The National Enforcement Action Plan is a part of the larger National Child Helmet Action Plan, which aims to significantly increase child helmet-wearing rates and is an important step towards improved motorcycle passenger safety within Vietnam. As part of the “enhanced police enforcement” week, police and public security forces will patrol schools for compliance with the child helmet law. From April 6th-9th, motorcycle drivers whose children are not wearing helmets will be stopped and given a ‘reminder’ and all violation cases will be reported to the schools to take further action.

These ‘reminders’ will shift to traffic penalty fines on April 10th, 2015. Police will then begin strict enforcement for violators who do not put helmets on child passengers.

“Parents should not view this as ‘punishment’ by the police, but rather as enforcement of the law in order to protect and save young lives. Enhanced child helmet enforcement is a powerful and effective response to the UN Global Road Safety Week and will lead to safer child passengers on the roads,” said Mr. Greig Craft, President of AIP Foundation.

The National Enforcement Action Plan will be applied and implemented in provinces across Vietnam and will connect all relevant agencies, including district-, commune-, and village-level enforcement with the ability to enhance police monitoring together.

“Our priority is the safety of children,” said Mr. Do Thanh Binh, C67 Deputy Director, “and we will take action to ensure that they are protected. The objective of child helmet enforcement is to fulfil our duty to keep all children safe.”

“Enforcers will also be collecting data as they patrol schools. It is important for us to know which schools have low child helmet use so that further action and follow-ups can take place. This also helps us to learn which methods of child helmet monitoring are most effective,” explained Dr. Khuat Viet Hung, Deputy Chairman of the NTSC.

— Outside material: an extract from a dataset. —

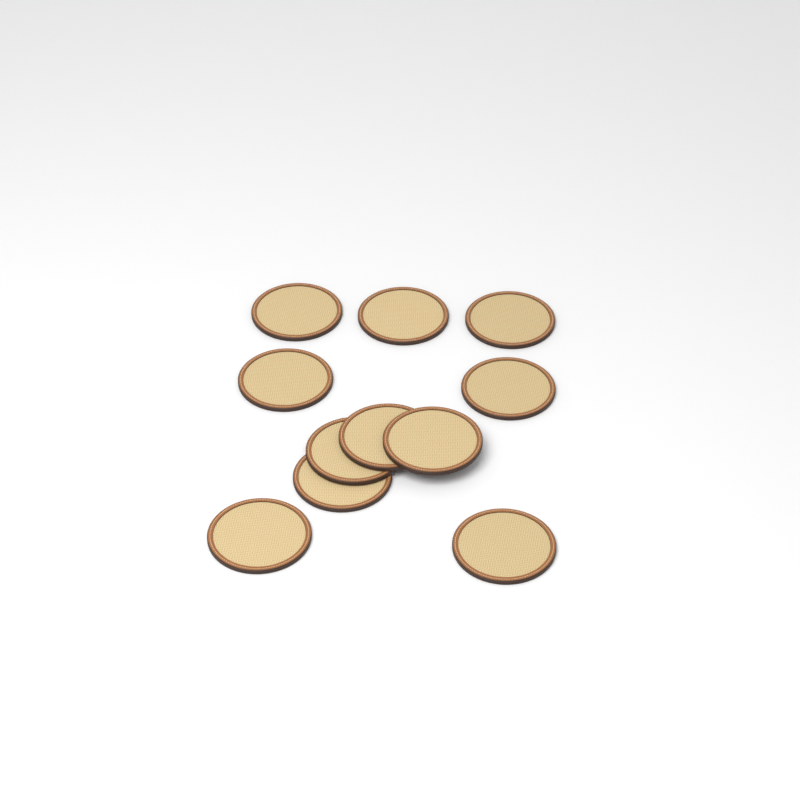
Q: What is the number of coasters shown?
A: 11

Students at a helmet donation ceremony in Dong Nai Province organized by AIP Foundation


The National Child Helmet Action Plan is coordinated by the NTSC and its department members, including MoET, Ministry of Information and Communications, Ministry of Public Security, and supported by the AIP Foundation, the Global Road Safety Partnership (GRSP), World Health Organization (WHO), The United Nations Children's Fund (UNICEF), The UPS Foundation, FIA Foundation, the Swedish Embassy and the US Embassy.